Figures 2A and 2B illustrate front and rear views, respectively, of a wireless electronic device 100, according to various embodiments of the present inventive concepts. Accordingly, Figures 2A and 2B illustrate opposite sides of the wireless electronic device 100. In particular, Figure 2B illustrates an external face 201 of a backplate 200 of the wireless electronic device 100. Accordingly, the external face 201 of the backplate 200 may be visible to, and/or in contact with, a user of the wireless electronic device 100. In contrast, an internal face of the backplate 200 may face internal portions of the wireless electronic device 100, such as a transceiver circuit.

Figure 2B further illustrates a first antenna 210 and a second antenna 220 on one end of the wireless electronic device 100, and a third antenna 230 on another end of the wireless electronic device 100. For example, one end may be the top end or the bottom end of the wireless electronic device 100, and the other end may be the other of the top end and the bottom end of the wireless electronic device 100. Moreover, it will be understood that the wireless electronic device 100 may include more than three antennas, and/or that the antennas 210, 220, 230 may include various types of antennas configured for wireless communications. For example, at least one of the antennas 210, 220, 230 may be a monopole antenna or a planar inverted-F antenna (PIFA), among others. Additionally, at least one of the antennas 210, 220, 230 may be a multi-band antenna and/or may be configured to communicate cellular and/or non-cellular frequencies.

Moreover, the backplate 200 of the wireless electronic device 100 may overlap/cover at least a portion of the antennas 210, 220, 230. In other words, at least a portion of the antennas 210, 220, 230 may be recessed within a perimeter of the external face 201 of the backplate 200, and may be between the external face 201 of the backplate 200 and a front external face (e.g., a display) of the wireless electronic device 100. Accordingly, although portions of the antennas 210, 220, 230 may be outside the perimeter of the external face 201 of the backplate 200 (e.g., as illustrated in the rear view of the wireless electronic device 100 provided in Figure 2B), the antennas 210, 220, 230 may alternatively not be visible at all in the rear view of Figure 2B or may be partially concealed by the external face 201 of the backplate 200.

Referring still to Figure 2B, the first and second antennas 210 and 220 may be curved antennas. For example, each of the first and second antennas 210 and 220 may include a curve that corresponds with a curve (e.g., a corner) of the external face 201 of the backplate 200 of the wireless electronic device 100, or otherwise conforms to a shape or surface of the wireless electronic device 100. Accordingly, the first and second curved antennas 210 and 220 may form a partial ring along (e.g., adjacent) the perimeter of the backplate 200. Moreover, each of the first and second curved antennas 210 and 220 may extend along a majority of the respective side portion (e.g., the left side or the right side) of the backplate 200 of the wireless electronic device 100.

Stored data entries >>
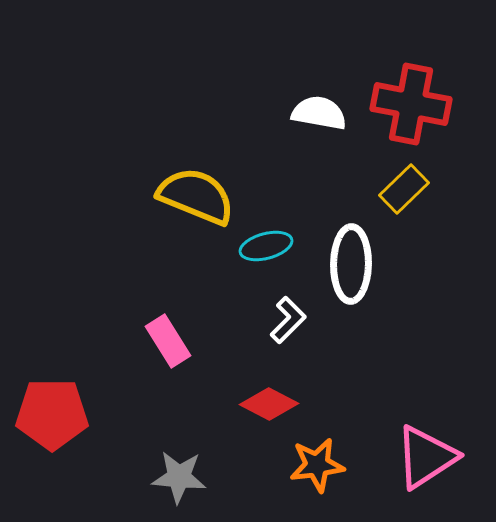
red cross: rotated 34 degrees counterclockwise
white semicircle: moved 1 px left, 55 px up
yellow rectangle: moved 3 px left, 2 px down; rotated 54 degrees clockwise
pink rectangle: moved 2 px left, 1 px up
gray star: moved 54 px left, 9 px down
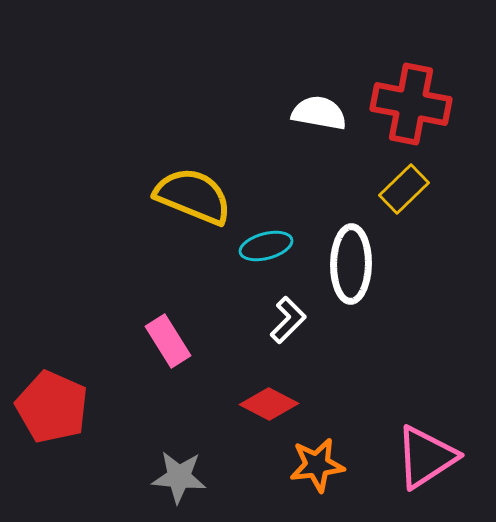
yellow semicircle: moved 3 px left
red pentagon: moved 7 px up; rotated 24 degrees clockwise
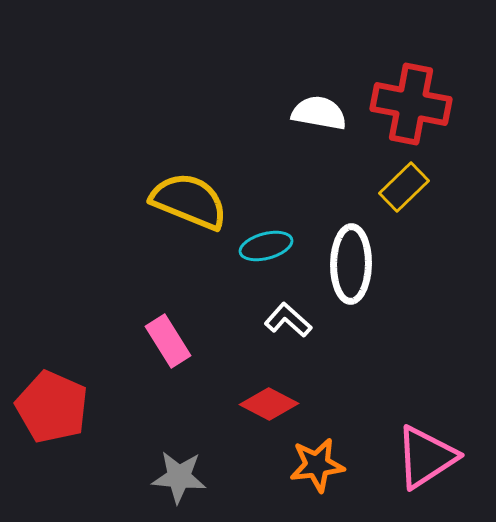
yellow rectangle: moved 2 px up
yellow semicircle: moved 4 px left, 5 px down
white L-shape: rotated 93 degrees counterclockwise
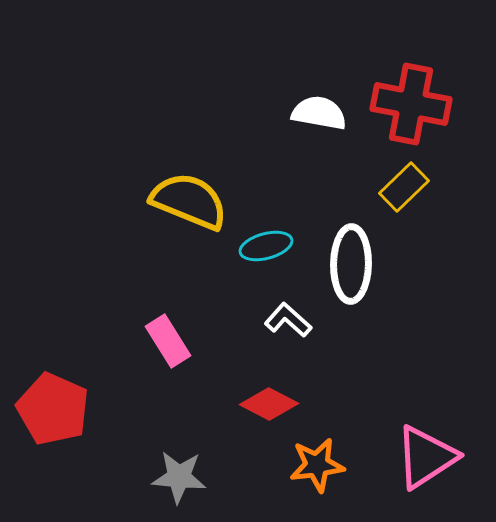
red pentagon: moved 1 px right, 2 px down
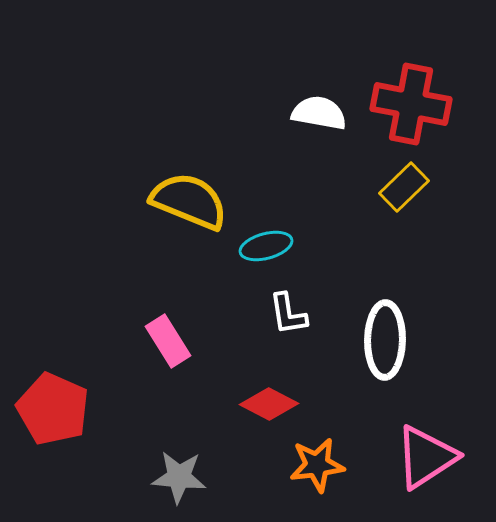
white ellipse: moved 34 px right, 76 px down
white L-shape: moved 6 px up; rotated 141 degrees counterclockwise
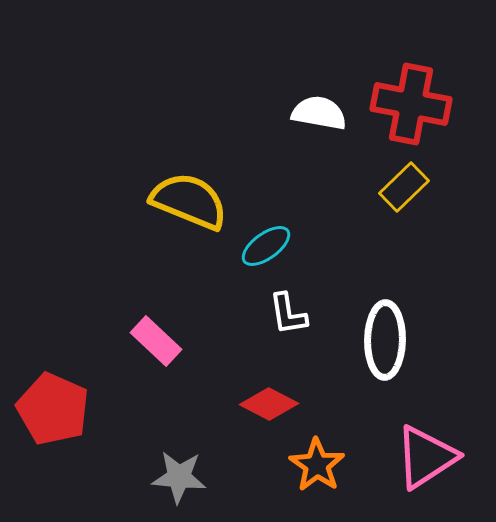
cyan ellipse: rotated 21 degrees counterclockwise
pink rectangle: moved 12 px left; rotated 15 degrees counterclockwise
orange star: rotated 30 degrees counterclockwise
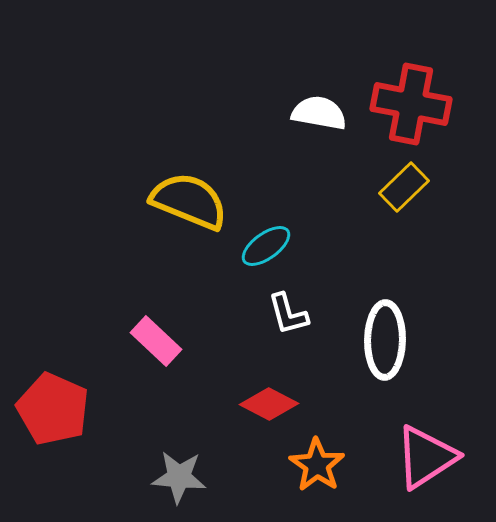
white L-shape: rotated 6 degrees counterclockwise
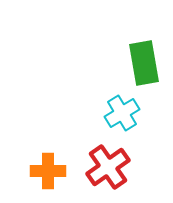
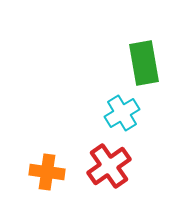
red cross: moved 1 px right, 1 px up
orange cross: moved 1 px left, 1 px down; rotated 8 degrees clockwise
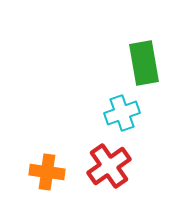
cyan cross: rotated 12 degrees clockwise
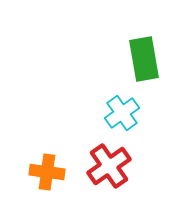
green rectangle: moved 4 px up
cyan cross: rotated 16 degrees counterclockwise
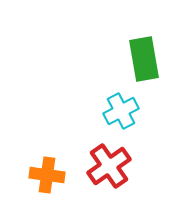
cyan cross: moved 1 px left, 2 px up; rotated 8 degrees clockwise
orange cross: moved 3 px down
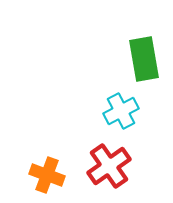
orange cross: rotated 12 degrees clockwise
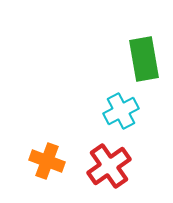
orange cross: moved 14 px up
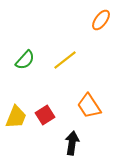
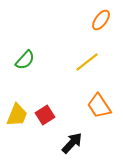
yellow line: moved 22 px right, 2 px down
orange trapezoid: moved 10 px right
yellow trapezoid: moved 1 px right, 2 px up
black arrow: rotated 35 degrees clockwise
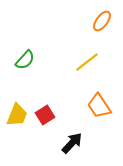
orange ellipse: moved 1 px right, 1 px down
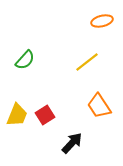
orange ellipse: rotated 40 degrees clockwise
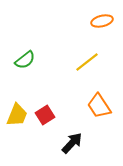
green semicircle: rotated 10 degrees clockwise
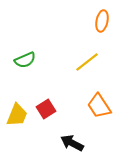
orange ellipse: rotated 65 degrees counterclockwise
green semicircle: rotated 15 degrees clockwise
red square: moved 1 px right, 6 px up
black arrow: rotated 105 degrees counterclockwise
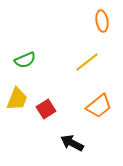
orange ellipse: rotated 20 degrees counterclockwise
orange trapezoid: rotated 96 degrees counterclockwise
yellow trapezoid: moved 16 px up
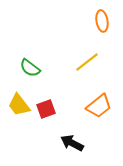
green semicircle: moved 5 px right, 8 px down; rotated 60 degrees clockwise
yellow trapezoid: moved 2 px right, 6 px down; rotated 120 degrees clockwise
red square: rotated 12 degrees clockwise
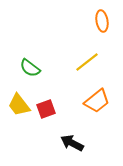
orange trapezoid: moved 2 px left, 5 px up
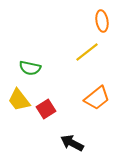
yellow line: moved 10 px up
green semicircle: rotated 25 degrees counterclockwise
orange trapezoid: moved 3 px up
yellow trapezoid: moved 5 px up
red square: rotated 12 degrees counterclockwise
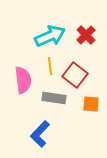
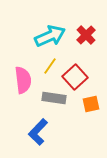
yellow line: rotated 42 degrees clockwise
red square: moved 2 px down; rotated 10 degrees clockwise
orange square: rotated 18 degrees counterclockwise
blue L-shape: moved 2 px left, 2 px up
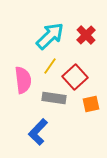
cyan arrow: rotated 20 degrees counterclockwise
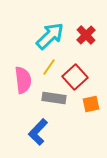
yellow line: moved 1 px left, 1 px down
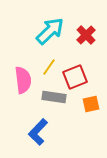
cyan arrow: moved 5 px up
red square: rotated 20 degrees clockwise
gray rectangle: moved 1 px up
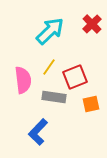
red cross: moved 6 px right, 11 px up
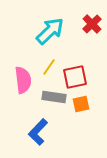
red square: rotated 10 degrees clockwise
orange square: moved 10 px left
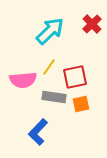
pink semicircle: rotated 92 degrees clockwise
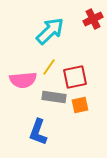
red cross: moved 1 px right, 5 px up; rotated 18 degrees clockwise
orange square: moved 1 px left, 1 px down
blue L-shape: rotated 24 degrees counterclockwise
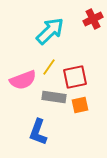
pink semicircle: rotated 16 degrees counterclockwise
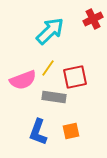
yellow line: moved 1 px left, 1 px down
orange square: moved 9 px left, 26 px down
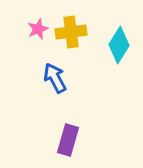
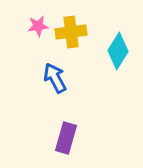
pink star: moved 3 px up; rotated 15 degrees clockwise
cyan diamond: moved 1 px left, 6 px down
purple rectangle: moved 2 px left, 2 px up
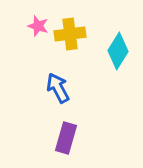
pink star: rotated 25 degrees clockwise
yellow cross: moved 1 px left, 2 px down
blue arrow: moved 3 px right, 10 px down
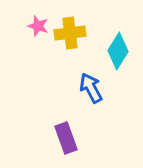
yellow cross: moved 1 px up
blue arrow: moved 33 px right
purple rectangle: rotated 36 degrees counterclockwise
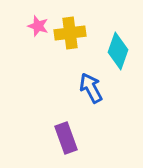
cyan diamond: rotated 12 degrees counterclockwise
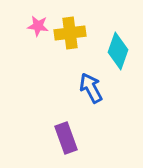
pink star: rotated 10 degrees counterclockwise
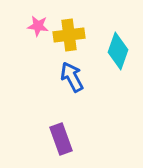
yellow cross: moved 1 px left, 2 px down
blue arrow: moved 19 px left, 11 px up
purple rectangle: moved 5 px left, 1 px down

DIRECTIVE >> Proceed with the passage on the wireless device's antennas, continuing after its last sentence. The items are not needed.

TASK RESPONSE >>
The first and second curved antennas 210 and 220 may be spaced apart from each other along one end portion of the backplate 200. A gap 240 between the first and second curved antennas 210 and 220 along the end portion of the backplate 200 may have a distance/length D of about 8.0 millimeters (mm) or greater (e.g., may range from about 8.0 mm to about 20.0 mm). The gap 240 provides physical and electrical isolation (e.g., to reduce coupling) between the first and second curved antennas 210 and 220. The gap 240 may be a void or may include a dielectric/insulative material. Additionally or alternatively, the gap 240 may include a connector that is configured to provide at least one of power, audio, video, and Universal Serial Bus (USB) connections.

The third antenna 230 may be separated from the first and second curved antennas 210 and 220 along the perimeter of the backplate 200 of the wireless electronic device 100 by gaps 251 and 252, respectively. The gaps 251 and 252 may be smaller than the gap 240. For example, the gaps 251 and 252 may each be about 1.0 mm along respective sides/edges of the wireless electronic device 100. The gaps 251 and 252 may be voids or may include a dielectric/insulative material.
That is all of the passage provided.